If CDs had a decade, it was in the 1990s. This was the brief golden era of CDs before Napster and downloading, and devices such as smartphones and ipods changed everything. Becoming mass market around 1983, the first big CD blockbuster was 1985’s Brothers in Arms by the Dire Straits – it was the first time an album sold more on disc than on vinyl, passing the 1m mark. Annual global sales surpassed 1bn in 1992 and 2bn in 1996, and “the profit margins were the stuff of dreams. The CD was cheaper than vinyl to manufacture, transport and rack in stores, while selling for up to twice as much.

The 1990s were the era of CD towers – steel structures that had a slight, almost dangerous, list – like a Renzo Piano building. CDs were stacked like books on a shelf, and this was the last time where a date, on coming back to your house, could make a snap judgment about you based on the spines of your CDs.
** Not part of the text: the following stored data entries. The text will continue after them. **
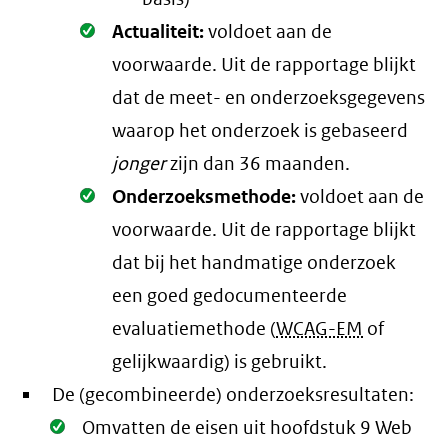
Oké.
Actualiteit:
voldoet aan de
voorwaarde
. Uit de rapportage blijkt
dat de meet- en onderzoeksgegevens
waarop het onderzoek is gebaseerd
jonger
zijn dan 36 maanden.
Oké.
Onderzoeksmethode:
voldoet aan de
voorwaarde
. Uit de rapportage blijkt
dat bij het handmatige onderzoek
een goed gedocumenteerde
evaluatiemethode (
WCAG-EM
of
gelijkwaardig) is gebruikt.
De (gecombineerde) onderzoeksresultaten:
Oké.
Omvatten de eisen uit hoofdstuk 9 Web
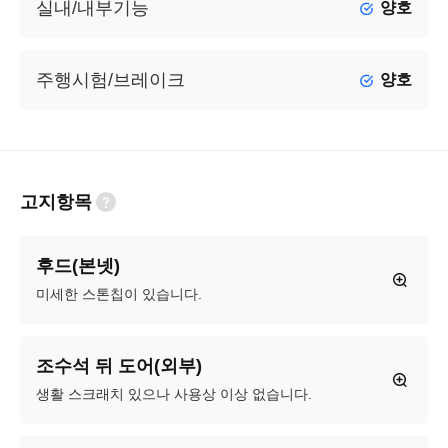
실내/내부기능
양호
주행시험/브레이크
양호
고지항목
후드(본넷)
미세한 스톤칩이 있습니다.
조수석 뒤 도어(외부)
생활 스크래치 있으나 사용상 이상 없습니다.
You couldn’t pretend to be only into the Stone Roses and Manic Street Preachers if Hootie & the Blowfish, Hanson, Ace of Base and Nickelback were slotted at eye level in your tower. Now, your guilty pleasures – like all guilty pleasures – are hidden behind icons on your desktop. No one need know that the only artist you listen to on repeat is Pink.

At peak CD, in the 1990s, people broke into cars to steal them. Pawnshops were full of once-loved and much-missed copies of Alanis Morissette’s Jagged Little Pill. Music reviewers supplemented their incomes by selling their review CDs to secondhand shops. Got a friend going to Thailand? Put in your order for counterfeit CDs with their badly photocopied covers. Going on a road trip? Don’t forget your CD wallet for the car – that bulky, padded thing that you could use to cart around CDs without bothering with the covers.

The death knell started with burning – the CDs your friends made you with the band name written in marker pen on the front. Then there was Napster, then MP3 players, then the iPod – CDs didn’t stand a chance. For years now, CD towers have been tossed on to the street, unloved and unwanted. This might normally be cause for nostalgia, yet the demise of CDs doesn’t provoke much in the way of feelings. They were a way station, not a way.